Muazez Cig is perhaps the last representative of a whole generation of women in Turkey who acquired a university education with a vision of modernizing the country to Western standards. These women studied sociology, medicine, history, archaeology, pedagogy, music, theater alongside their male fellow students and brought a new breath to Turkish society.

Bringing order to the abyss of cuneiform inscriptions

In 1926 she entered the Women’s School of Bursa and graduated in 1931. She began her education at the Hattitology department of Ankara University in 1936 and graduated in 1940. She married Kemal Tsig, also an archaeologist, Director of the Top Kapi Museum. He started working in the three Archaeological Museums of Istanbul. He specialized in the Sumerian, Assyrian and Hittite cultures. He made important contributions, particularly in the decipherment and publication of the Sumerian inscriptions. Scientific research on these peoples, who lived in the lands of today’s Turkey before the ancient Greeks and Romans, brought to light important cultures that had developed their own language and writing, diplomacy, law and social structures. Mouazez Chig contributed enormous work to the research of these societies when, from 1940, she began her ten-year career at the Museum of Ancient Oriental Works – one of the three institutions that make up the Archaeological Museums of Constantinople – as an expert on thousands of cuneiform inscriptions that remained untranslated and unclassified in the museum archives. Together with her colleagues, she sorted and numbered thousands of inscriptions written in Sumerian, Akkadian and Hittite languages ​​in the museum’s storage. He created an archive of cuneiform texts from 74 thousand inscriptions, which he decoded together with other researchers, attracting the attention of foreign scientists to this region of the world that was once an important center of culture. He wrote many books on the Sumerian and Hittite civilizations. In 2000 she received the title of First Expert of Cuneiform Writing and Sumeriology from the University of Istanbul.

Defender of women’s rights

But beyond her commitment to archaeological and linguistic research on the ancient civilizations of Mesopotamia, Muasez Cig maintained to the end the dynamism and appeal for scientific knowledge of the women of the first phase of the Turkish Republic. Although times had changed, especially after 2000 and the rise to power of the Islamic Justice and Development Party, Chig continued to defend women’s rights and advocate secularism.

In the mid-2000s, when the Justice and Development Party began to visibly erode the secular character of the Kemalist state by promoting Islam, Chig clashed several times with AKP supporters. And he was one of those educated people in Turkey who warned about the danger of Islamization of Turkish society.
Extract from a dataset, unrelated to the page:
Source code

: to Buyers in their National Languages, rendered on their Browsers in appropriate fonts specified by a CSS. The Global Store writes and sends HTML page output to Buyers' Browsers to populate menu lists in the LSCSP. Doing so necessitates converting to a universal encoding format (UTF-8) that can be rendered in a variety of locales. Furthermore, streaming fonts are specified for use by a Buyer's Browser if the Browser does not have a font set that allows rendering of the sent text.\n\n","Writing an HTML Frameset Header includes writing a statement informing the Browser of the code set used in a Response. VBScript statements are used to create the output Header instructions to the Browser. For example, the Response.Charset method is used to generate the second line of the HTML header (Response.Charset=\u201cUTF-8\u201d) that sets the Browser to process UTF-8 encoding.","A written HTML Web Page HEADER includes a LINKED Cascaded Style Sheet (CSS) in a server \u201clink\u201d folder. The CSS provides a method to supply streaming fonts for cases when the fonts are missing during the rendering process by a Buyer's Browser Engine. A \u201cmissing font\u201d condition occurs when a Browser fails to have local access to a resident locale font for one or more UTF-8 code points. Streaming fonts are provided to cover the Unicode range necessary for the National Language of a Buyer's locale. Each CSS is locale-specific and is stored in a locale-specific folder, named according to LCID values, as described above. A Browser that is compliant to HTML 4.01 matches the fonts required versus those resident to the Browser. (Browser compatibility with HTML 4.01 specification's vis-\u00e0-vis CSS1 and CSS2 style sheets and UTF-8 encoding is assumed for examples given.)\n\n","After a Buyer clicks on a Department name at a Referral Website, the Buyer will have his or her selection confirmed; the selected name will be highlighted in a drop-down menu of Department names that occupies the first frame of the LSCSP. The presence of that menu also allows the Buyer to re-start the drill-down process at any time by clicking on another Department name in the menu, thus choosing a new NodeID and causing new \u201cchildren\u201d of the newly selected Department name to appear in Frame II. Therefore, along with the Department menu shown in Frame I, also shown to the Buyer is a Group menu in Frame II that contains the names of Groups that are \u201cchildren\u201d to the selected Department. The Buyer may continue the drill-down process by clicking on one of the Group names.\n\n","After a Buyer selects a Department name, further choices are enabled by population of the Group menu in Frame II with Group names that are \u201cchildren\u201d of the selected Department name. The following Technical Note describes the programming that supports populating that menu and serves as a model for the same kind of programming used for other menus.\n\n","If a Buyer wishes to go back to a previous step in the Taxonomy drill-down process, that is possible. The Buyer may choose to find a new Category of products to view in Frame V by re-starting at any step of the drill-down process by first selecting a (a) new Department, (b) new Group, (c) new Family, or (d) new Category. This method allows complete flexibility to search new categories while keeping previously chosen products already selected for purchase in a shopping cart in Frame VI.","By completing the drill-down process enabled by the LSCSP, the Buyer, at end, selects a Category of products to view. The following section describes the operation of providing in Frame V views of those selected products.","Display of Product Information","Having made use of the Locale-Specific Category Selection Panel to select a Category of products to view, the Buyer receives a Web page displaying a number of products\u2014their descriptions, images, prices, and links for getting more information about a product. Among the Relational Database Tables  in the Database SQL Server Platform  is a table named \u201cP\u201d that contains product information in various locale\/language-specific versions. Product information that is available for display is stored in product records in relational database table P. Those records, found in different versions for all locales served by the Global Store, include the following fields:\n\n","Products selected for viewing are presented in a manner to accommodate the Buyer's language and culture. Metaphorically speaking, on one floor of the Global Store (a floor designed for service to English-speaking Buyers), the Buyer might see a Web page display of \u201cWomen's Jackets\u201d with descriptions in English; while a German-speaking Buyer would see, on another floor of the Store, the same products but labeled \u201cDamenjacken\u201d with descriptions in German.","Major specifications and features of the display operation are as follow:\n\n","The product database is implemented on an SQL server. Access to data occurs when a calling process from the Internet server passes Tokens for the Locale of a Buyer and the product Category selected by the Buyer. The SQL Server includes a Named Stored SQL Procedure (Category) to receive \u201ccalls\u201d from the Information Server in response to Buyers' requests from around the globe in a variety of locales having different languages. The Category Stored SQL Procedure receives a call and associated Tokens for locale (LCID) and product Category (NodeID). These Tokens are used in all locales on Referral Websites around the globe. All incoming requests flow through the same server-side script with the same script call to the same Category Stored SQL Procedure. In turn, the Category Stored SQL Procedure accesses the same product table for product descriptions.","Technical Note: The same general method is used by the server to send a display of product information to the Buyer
In fact, in 2006 he caused strong reactions when he claimed that the headscarf worn by Muslim women did not originate in the Muslim world, but had been worn 5,000 years earlier by Sumerian priestesses as a means of sexually initiating young men!

Highly prolific, prolific, Mouazez Ilmige Chig worked until the end. And the end came on November 17, 2024. He died in the Mediterranean coastal city of Mersina at the age of 110 years and 150 days. At the time of her death she was the oldest person in Turkey.